Jak ten mecz wygląda statystycznie? Skuteczność z gry 36% Lublin, 40% Gorzów. Asysty 17:13, zbiórki 47:40, straty 6:14, punkty ze strat 9:4, punkty w "pomalowanym" 24:26, punkty drugiej szansy 17:6, punkty z ławki 18:3.
"To była bardzo wymagająca rywalizacja. Gorzów był mocny od samego początku, my natomiast wyszłyśmy na parkiet bez energii. Zmieniłyśmy to w drugiej połowie. W następnym meczu musimy zagrać jeszcze mocniej i być skupione na każdym posiadaniu piłki. Chcemy poprawić się też w tych elementach, które nam dzisiaj słabiej wyszły" – mówiła na konferencji prasowej Sparkle Taylor, która zdobyła 23 punkty i miała 7 zbiórek.
"Gratulacje dla zespołu z Lublina. Walczyłyśmy tyle, ile mogłyśmy i myślę, że na pewno mamy jeszcze jakieś rezerwy. Mogę obiecać, że w czwartek rzucimy wszystko i na 100% będziemy walczyć" – zapowiada Paula Duchnowska.
"Gratulacje dla zespołu z Gorzowa, bo tak naprawdę biły się do samego końca. Ostatnie pięć minut rozstrzygnęliśmy na swoją korzyść. W pierwszej kwarcie wyszliśmy sparaliżowani troszeczkę, może stawką tego meczu, bo w ogóle nie graliśmy tego, co sobie założyliśmy. Później stopniowo z każdą kwartą ta nasza szersza ławka i fizyczność dawała znać o sobie.

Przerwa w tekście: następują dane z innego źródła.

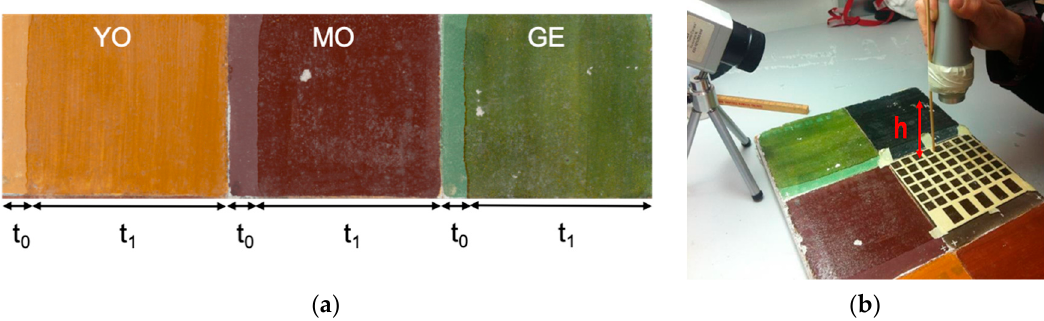
Table 1. Pigments and their acronyms used in the fresco mock-up.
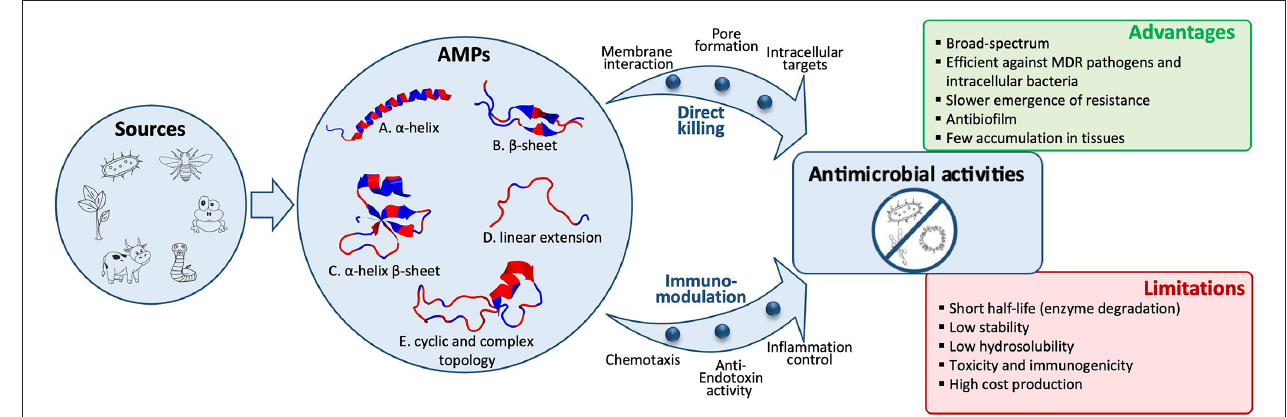
FIGURE 1 | Structural diversity of antimicrobial peptides (AMPs) and their activities against bacteria, viruses, or fungi. A wide variety of biological sources, including microbes, insects, amphibians, reptiles, mammals, or plants, produce AMPs, which are classified into five structural classes. Representative examples of these five classes are shown as a cartoon representation and colored by hydrophobicity [sourced from the RCSB Protein Data Bank (https://www.rcsb.org/)]: (A) α -helical structure of human LL-37 (PDB entry: 2K6O); (B) β -sheet structure of bovine lactoferricin (PDB entry: 1LFC); (C) α -helix and β -sheet structure of human beta-defensin-1 (PDB entry: 1IJV); (D) Linear extension structure of bovine indolicidin (PDB entry: 1G89); (E) Cyclic structure of Bacillus subtilis Subtilisin A (PDB entry: 1PXQ). Direct pathogen killing and immunomodulatory activities of AMPs lead to antibacterial, antiviral, and antifungal activities. AMPs’ advantages and limitations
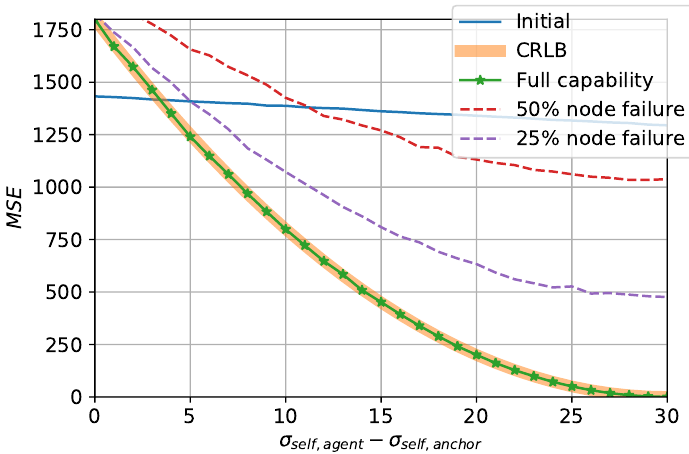
Figure 8. Comparison of Cramér-Rao lower bound (CRLB) and the proposed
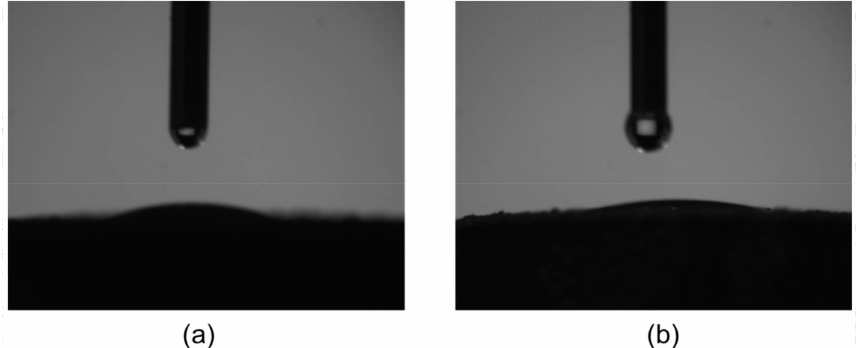
Figure 5. The contact angle measurement of MT ( a ) and MNT ( b )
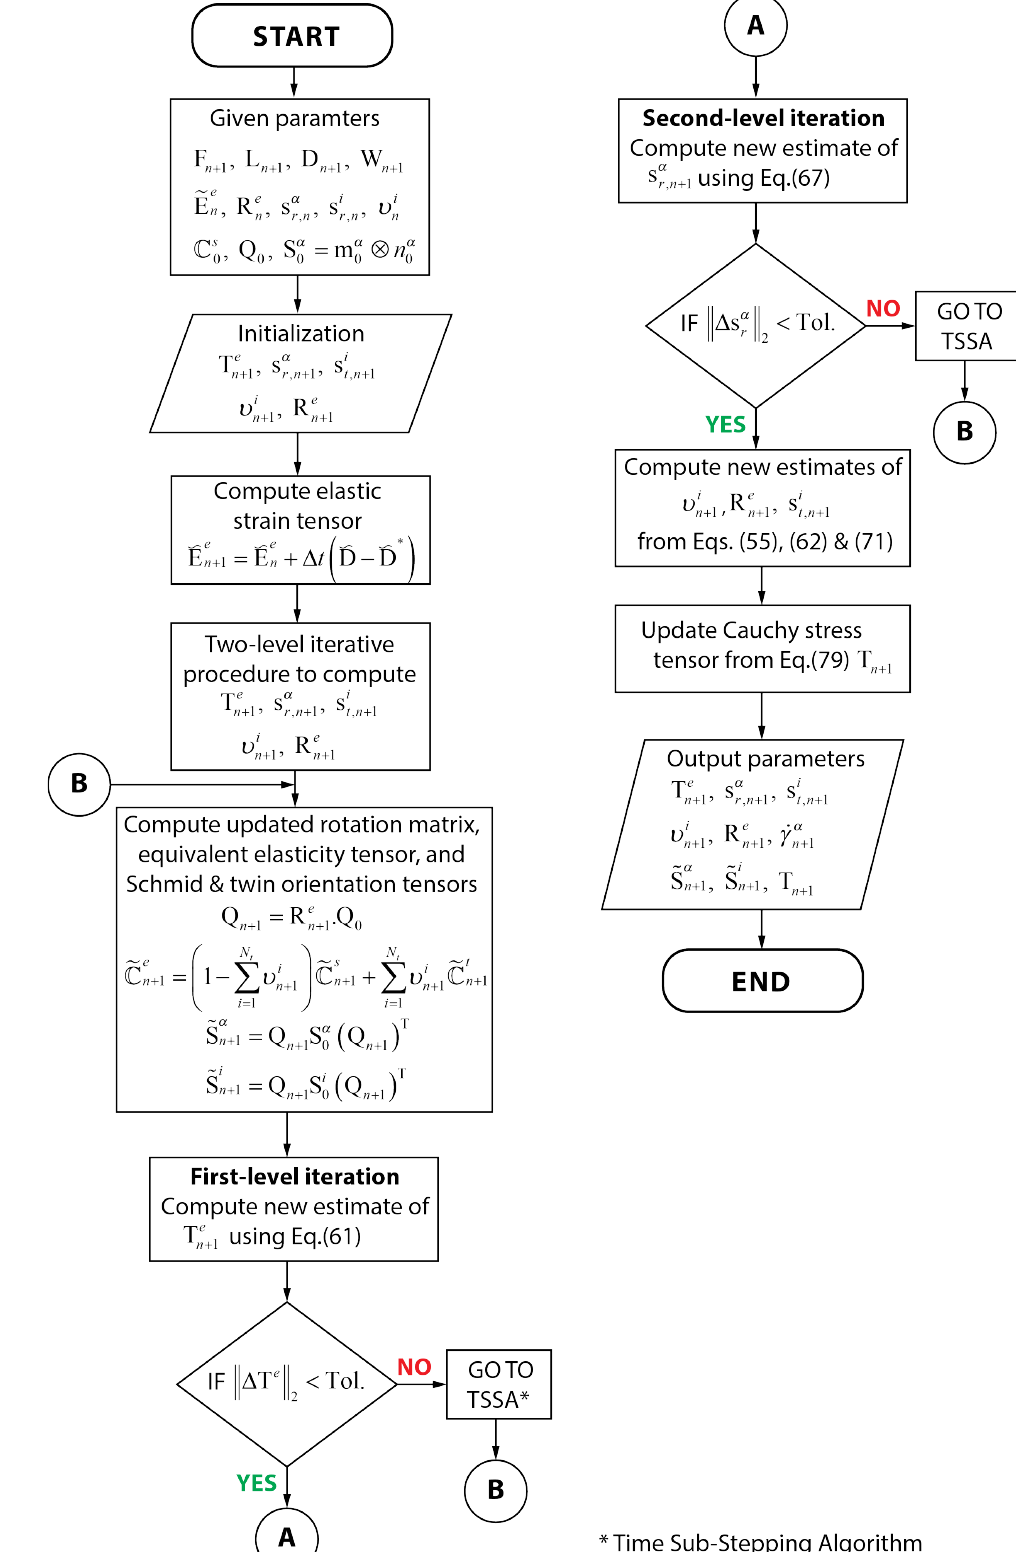
Figure 2. Numerical integration algorithm for crystal plasticity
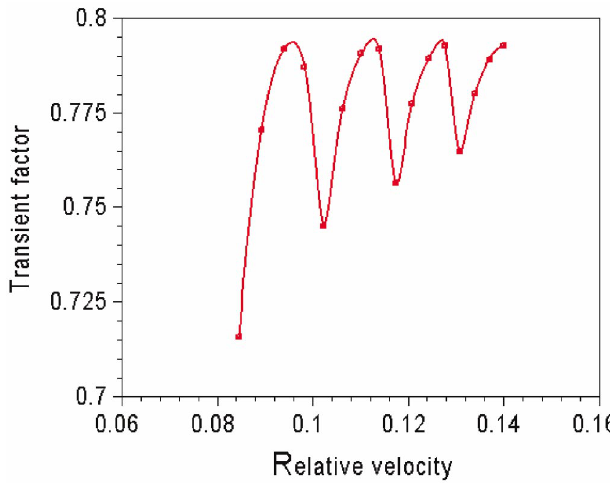
FIG. 17. (Color) Transient factor vs relative velocity for the second version of cavity-cavity matching.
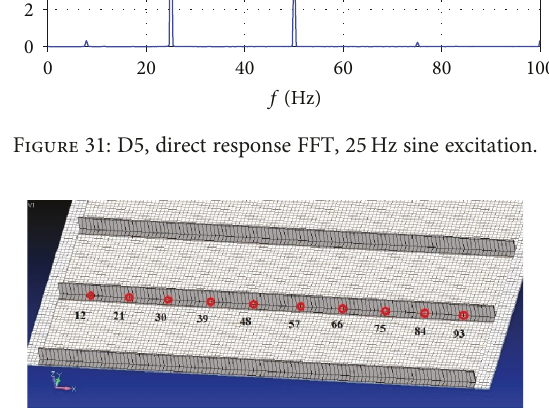
Figure 32: Positions of the measuring nodes for experimental superharmonic tests.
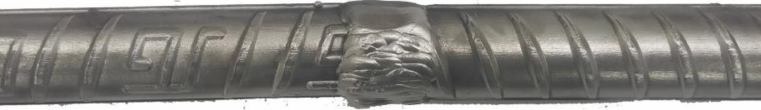
Figure 24. Surface profile of the specimen after rust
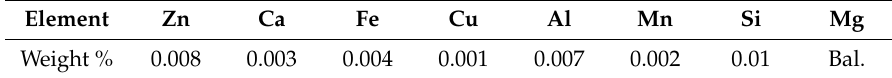
Table 1. Chemical composition of magnesium.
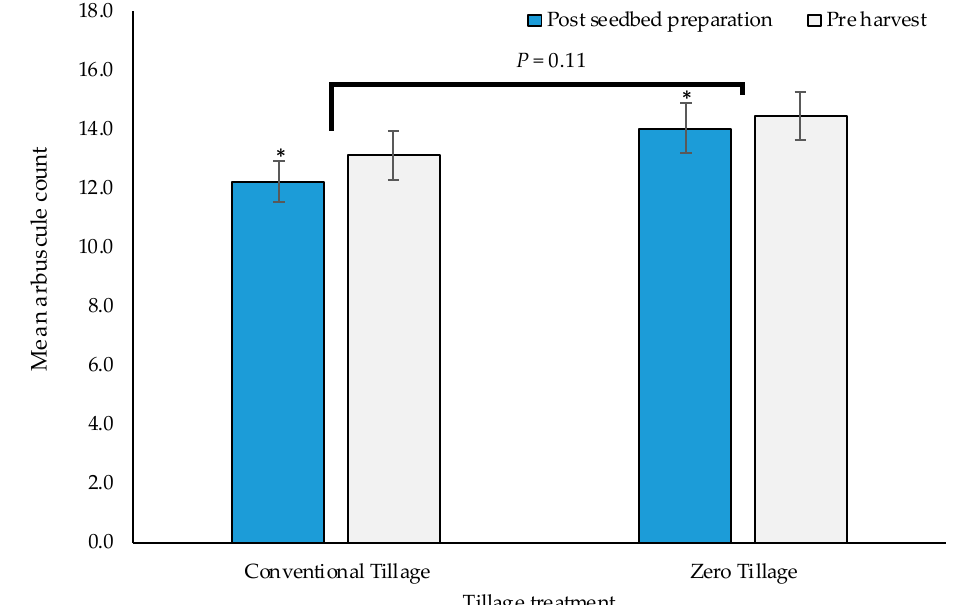
Figure 2. Average ( n = 20 per sampling period per tillage treatment) stained intracellular arbuscular mycorrhizal (AM) fungal arbuscules post seedbed preparation and pre-harvest between conventional and zero tillage managed soils growing winter wheat. Multi-way ANOVA: F = 2.60,3 y = 19; P = 0.11); (*) post-hoc t -test ( F = 83.89,1 y = 19; P = 0.01). Error bars = Standard Error of Mean (SEM).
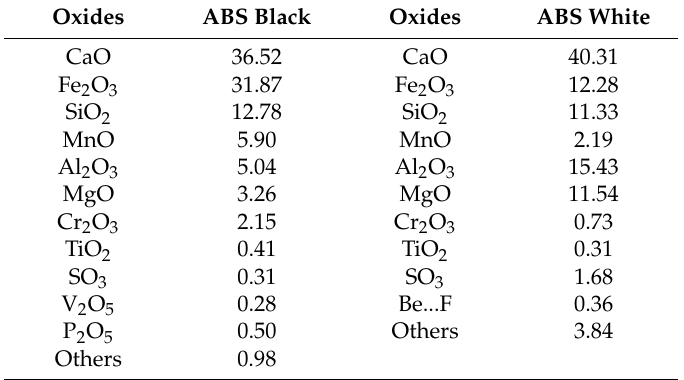
Table 1. Chemical compositions (wt %) of black and white steel slag (EUROPEAN STANDARD EN 15309 by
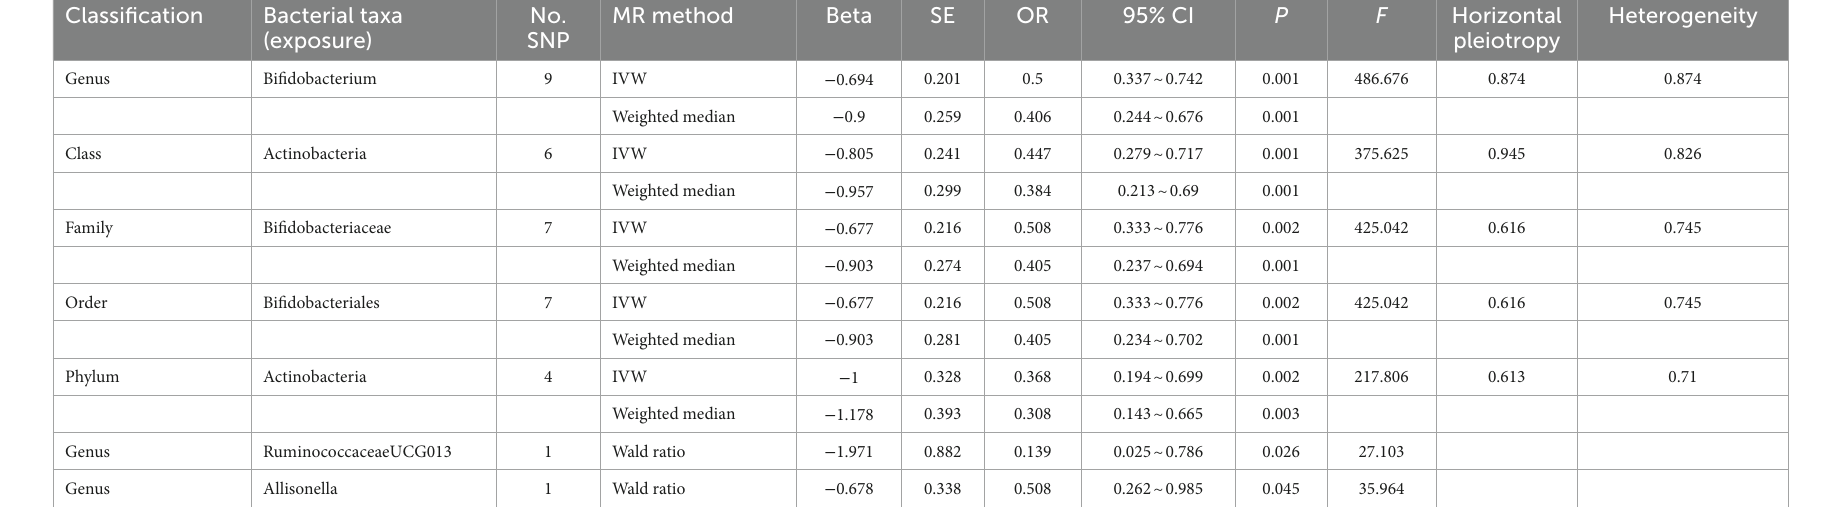
TABLE 4 Mendelian randomization analysis of gut microbiota on ADHD in replication samples (genome-wide statistical significance Level, p < 5 × 10 − 8 ).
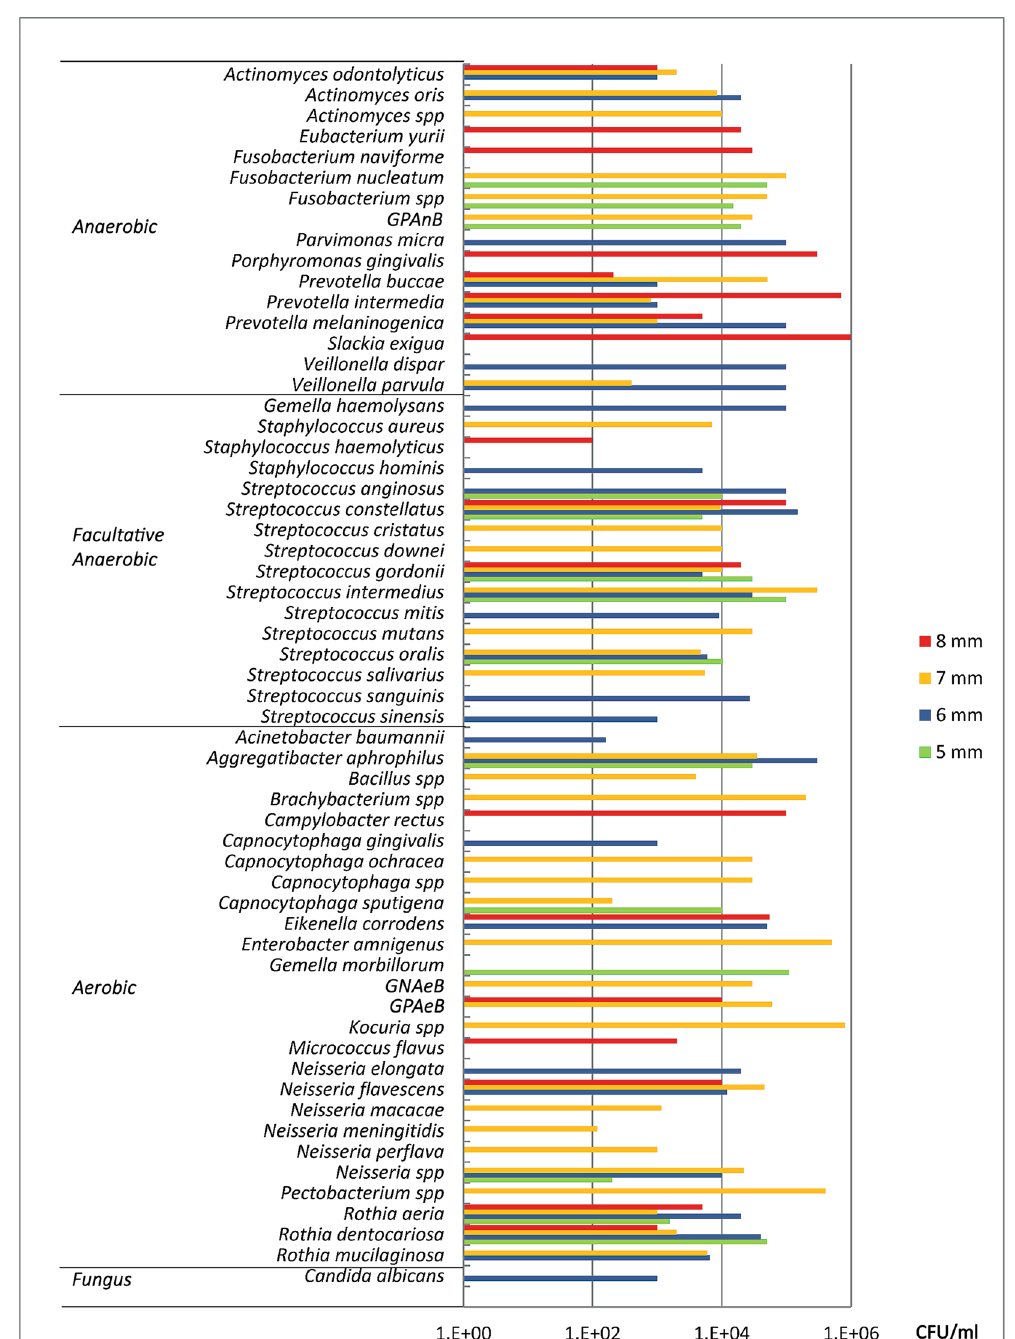
Figure 2. Median microbial counts of each strains found in different peri-implant pockets, detected by MALDI-TOF MS. Higher counts of anaerobic bacteria, such as S. exigua, P. intermedia, and P. gingivalis , were present in deeper pockets (8 mm), whereas some aerobics, such as Kocuria spp., Enterobacter amnigenus and Pectobacterium spp ., were found to be high in 7-mm PPDs. Otherwise, the distribution of facultative anaerobic and aerobic microorganisms was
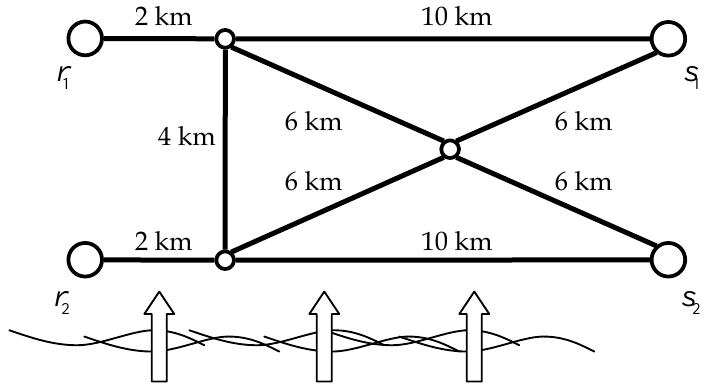
Figure 3. Test network and disaster scenario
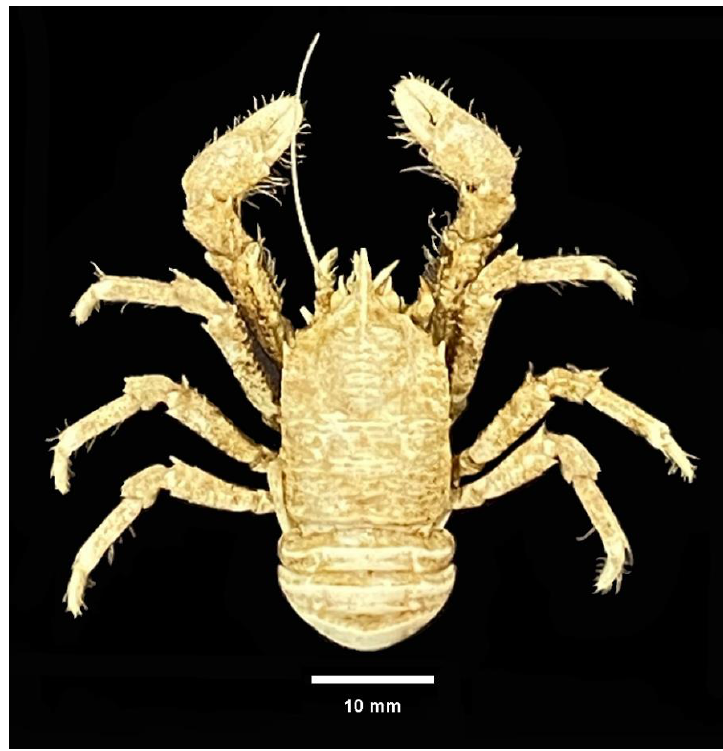
Figure 1. Munidopsis lauensis Baba and de Saint Laurent, 1992.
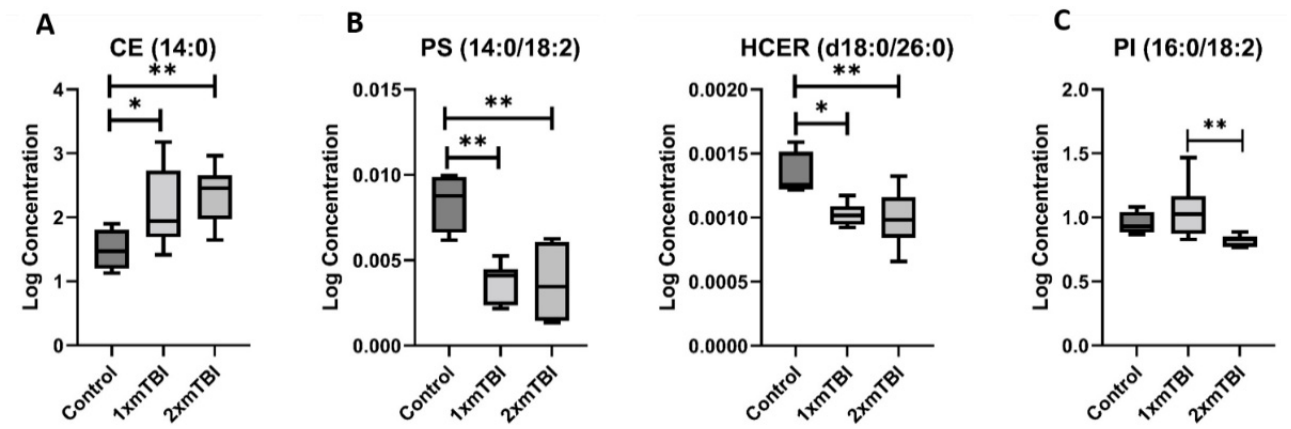
Figure 2. Lipids that change with one and two injuries vs. sham control. ( A ), increase after 1 × or 2 × mTBI; ( B ), decrease after 1 × or 2 × mTBI; ( C ), increase with 1 × mTBI and decrease with 2 × mTBI. Boxplots represent the minimum, first quartile, median, third quartile, and maximum, for the control, 1 × mTBI and 2 × mTBI groups. Significant differences between groups are indicated above the boxplots by * ( p < 0.05) or ** ( p < 0.01). CE, cholesterol ester; HCER, hexosylceramide; mTBI, mild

To nie jest koniec, w czwartek potrzebujemy w dalszym ciągu jednego zwycięstwa. Szykujemy się na ciężki mecz, bo każdy nadal ma szansę być w finale" – podkreśla trener Krzysztof Szewczyk.
"Lublin wygrał i wykorzystał potencjał, który ma. My niestety w dalszym ciągu mamy sytuację trudną dla nas, ale musimy walczyć. Gratuluję dziewczynom, że walczyły, dopóki miały siły i wyglądało to naprawdę dobrze, szczególnie w pierwszej połowie. Fizyczność i doświadczenie wzięło w końcówce górę i ta końcówka była już bez historii. Dwa elementy, czyli brak zastawienia i oczywiście punkty z ławki, więc tutaj nie ma co więcej komentować. Spotykamy się w czwartek i na ile będziemy mogli, to będziemy walczyć"– powiedział trener Dariusz Maciejewski.
W półfinałowej serii play-off, gdzie rywalizacja toczy się do trzech zwycięstw Polski Cukier AZS UMCS Lublin prowadzi 2:1. Kolejny mecz w czwartek o godzinie 20:00 w Lublinie.